Conversamos por quase uma hora. Como bom turista brasileiro, usei e abusei do meu portuñol. Paguei em dólar americano. O rapaz ainda me perguntou se eu não teria pesos. Arrisquei um trocadilho infame: "Esse aí é mais pesado". Ele sorriu meio sem graça, mas não perdeu a ocasião: "Tanto que esmaga as outras moedas", respondeu. Pelo menos foi isso que entendi. Mas me surpreendi com a sua preferência pela moeda mexicana quando o cobiçado dólar era "bienvenido" por toda parte.

Estranho rapaz, aquele...

Mostrou-me algumas fotos de sua coleção, a maior parte era de templos aztecas. Vendia cópias. Comprei cinco, mas só me resta uma da pirâmide do Sol. Ele falou, com propriedade, sobre as civilizações pré-colombianas. Podia-se notar que entendia bastante das culturas maya e azteca.

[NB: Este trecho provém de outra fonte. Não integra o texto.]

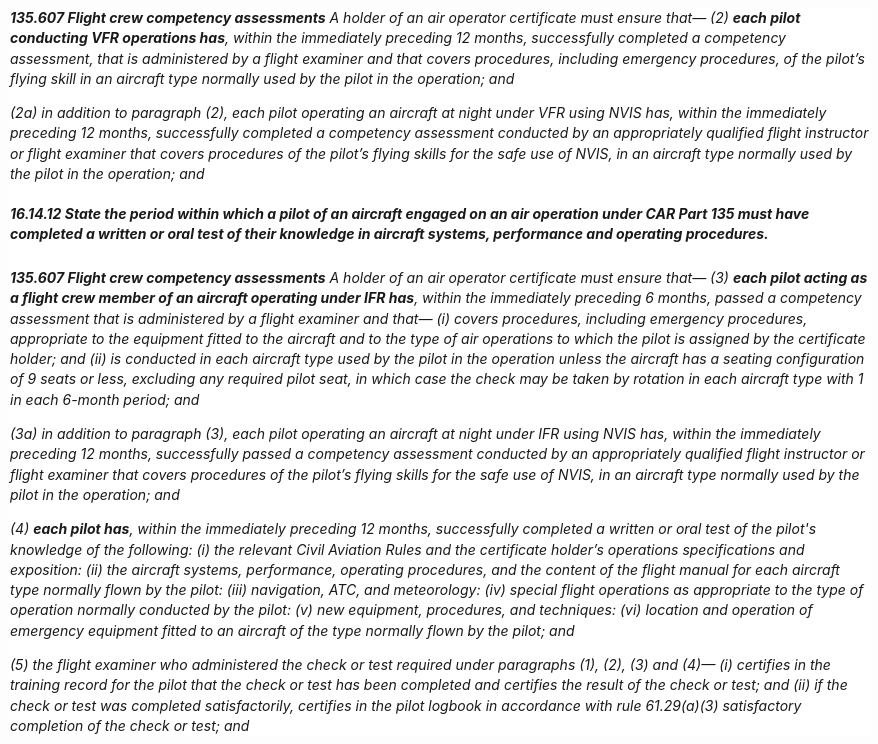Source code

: ***135.607 Flight crew competency assessments***
*A holder of an air operator certificate must ensure that—*
*(2) **each pilot conducting VFR operations has**, within the immediately preceding 12 months, successfully completed a competency assessment, that is administered by a flight examiner and that covers procedures, including emergency procedures, of the pilot’s flying skill in an aircraft type normally used by the pilot in the operation; and*

*(2a) in addition to paragraph (2), each pilot operating an aircraft at night under VFR using NVIS has, within the immediately preceding 12 months, successfully completed a competency assessment conducted by an appropriately qualified flight instructor or flight examiner that covers procedures of the pilot’s flying skills for the safe use of NVIS, in an aircraft type normally used by the pilot in the operation; and*

##### 16.14.12 State the period within which a pilot of an aircraft engaged on an air operation under CAR Part 135 must have completed a written or oral test of their knowledge in aircraft systems, performance and operating procedures.

***135.607 Flight crew competency assessments***
*A holder of an air operator certificate must ensure that—*
*(3) **each pilot acting as a flight crew member of an aircraft operating under IFR has**, within the immediately preceding 6 months, passed a competency assessment that is administered by a flight examiner and that—*
	*(i) covers procedures, including emergency procedures, appropriate to the equipment fitted to the aircraft and to the type of air operations to which the pilot is assigned by the certificate holder; and*
	*(ii) is conducted in each aircraft type used by the pilot in the operation unless the aircraft has a seating configuration of 9 seats or less, excluding any required pilot seat, in which case the check may be taken by rotation in each aircraft type with 1 in each 6-month period; and*

*(3a) in addition to paragraph (3), each pilot operating an aircraft at night under IFR using NVIS has, within the immediately preceding 12 months, successfully passed a competency assessment conducted by an appropriately qualified flight instructor or flight examiner that covers procedures of the pilot’s flying skills for the safe use of NVIS, in an aircraft type normally used by the pilot in the operation; and*

*(4) **each pilot has**, within the immediately preceding 12 months, successfully completed a written or oral test of the pilot's knowledge of the following:*
	*(i) the relevant Civil Aviation Rules and the certificate holder’s operations specifications and exposition:*
	*(ii) the aircraft systems, performance, operating procedures, and the content of the flight manual for each aircraft type normally flown by the pilot:*
	*(iii) navigation, ATC, and meteorology:*
	*(iv) special flight operations as appropriate to the type of operation normally conducted by the pilot:*
	*(v) new equipment, procedures, and techniques:*
	*(vi) location and operation of emergency equipment fitted to an aircraft of the type normally flown by the pilot; and*

*(5) the flight examiner who administered the check or test required under paragraphs (1), (2), (3) and (4)—*
	*(i) certifies in the training record for the pilot that the check or test has been completed and certifies the result of the check or test; and*
	*(ii) if the check or test was completed satisfactorily, certifies in the pilot logbook in accordance with rule 61.29(a)(3) satisfactory completion of the check or test; and*
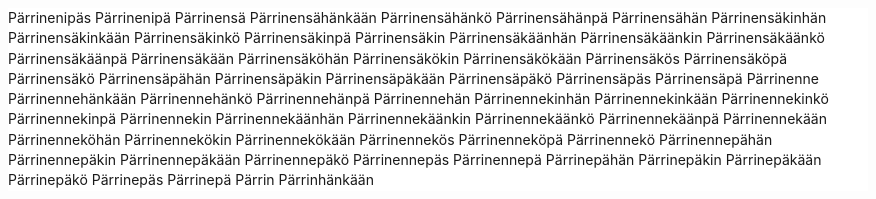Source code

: Pärrinenipäs
Pärrinenipä
Pärrinensä
Pärrinensähänkään
Pärrinensähänkö
Pärrinensähänpä
Pärrinensähän
Pärrinensäkinhän
Pärrinensäkinkään
Pärrinensäkinkö
Pärrinensäkinpä
Pärrinensäkin
Pärrinensäkäänhän
Pärrinensäkäänkin
Pärrinensäkäänkö
Pärrinensäkäänpä
Pärrinensäkään
Pärrinensäköhän
Pärrinensäkökin
Pärrinensäkökään
Pärrinensäkös
Pärrinensäköpä
Pärrinensäkö
Pärrinensäpähän
Pärrinensäpäkin
Pärrinensäpäkään
Pärrinensäpäkö
Pärrinensäpäs
Pärrinensäpä
Pärrinenne
Pärrinennehänkään
Pärrinennehänkö
Pärrinennehänpä
Pärrinennehän
Pärrinennekinhän
Pärrinennekinkään
Pärrinennekinkö
Pärrinennekinpä
Pärrinennekin
Pärrinennekäänhän
Pärrinennekäänkin
Pärrinennekäänkö
Pärrinennekäänpä
Pärrinennekään
Pärrinenneköhän
Pärrinennekökin
Pärrinennekökään
Pärrinennekös
Pärrinenneköpä
Pärrinennekö
Pärrinennepähän
Pärrinennepäkin
Pärrinennepäkään
Pärrinennepäkö
Pärrinennepäs
Pärrinennepä
Pärrinepähän
Pärrinepäkin
Pärrinepäkään
Pärrinepäkö
Pärrinepäs
Pärrinepä
Pärrin
Pärrinhänkään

A sua abordagem era bastante abrangente, envolvia aspectos das organizações política, econômica e social dos povos mesoamericanos desde a antiguidade. Chegou a teorizar sobre o aparecimento dessas civilizações. Segundo ele, suas presenças no continente americano explicavam-se através de uma possível migração de povos asiáticos. Mongóis, creio. Porém o que me impressionou de verdade foi a alteração do seu humor quando tratou da decadência dessas civilizações. Dava a impressão de que estava relatando fatos históricos que testemunhara, ou mesmo vivenciara, recentemente. Falava como se tivesse participado das batalhas contra os invasores. Era como se o "seu povo", armado de clavas e fundas, lanças e espadas de sílex, ainda estivesse contando as últimas baixas e preparando-se para enfrentar a avançada tecnologia bélica dos conquistadores.

Estranho rapaz, aquele...

Desde o início, observei que o seu sotaque distinguia-se de tudo que eu vinha ouvindo há três dias, quando cheguei à Cidade do México. Perguntei se era mexicano. Respondeu que não, apenas isso; mas não revelou sua nacionalidade. Arrisquei: "Chileno?"; outro "não". Pensei em continuar tentando acertar, mas preferi manter a discrição; entendi que, se ele quisesse identificar sua origem, o teria feito espontaneamente. Mesmo assim ainda recorri a outros métodos. Falei dos aspectos que assemelham os brasileiros aos venezuelanos: "Creio que seja o povo mais parecido com os brasileiros", afirmei. Respondeu: "Sim, pode ser". Isso certamente não revelou nada. Mandei essa: "Você conhece bem a América do Sul?". Mais um "Sim", e ficou por aí. Desisti. Nem mesmo perguntei seu nome. Despedi-me: "Buenas suerte". E ele: "Buenas suerte".

Rapaz estranho, aquele... Mas, um excelente fotógrafo.